Our figure is 70% dependent on nutrition, so it is very important not only to choose healthy food, but also to know what time and what to eat so that the food brings maximum benefit. Today in the material we discuss the topic of what to eat before and after training.
Before training
It is not recommended to train on an empty stomach, since the blood sugar level in this case will be low and with active physical activity, there is a high probability that a person may simply faint.

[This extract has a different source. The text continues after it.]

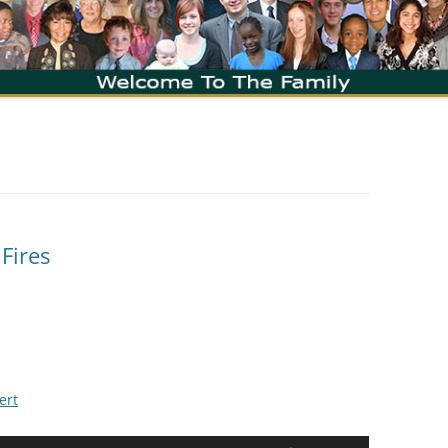
 Fires
ert
Use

Therefore, experts recommend eating 1.5-2 hours before sports activities. It is important to remember that the serving size for women should be no more than 300 g, for men - 400 g. Before training, it is advisable to eat healthy carbohydrates to recharge your energy. It can be fruits, vegetables, cereals, grain bread.
After training
During exercise, blood glucose is used up first, then glycogen reserves, and only then adipose tissue. If glycogen stores are not restored immediately after training, then this in itself will take a very long time. And this is fraught with a decrease in endurance and a slowdown in metabolic processes. Therefore, first of all, after training, it is important to eat something carbohydrate. It could be fresh fruit, a sandwich or fresh juice.
The second task after training is to restore muscles, and for this, within 2 hours after sports you need to eat foods high in protein. This could be a protein shake, cottage cheese, lean meat, fish or poultry. If this is not done, then muscle mass will not be restored, and fat tissue, on the contrary, will increase.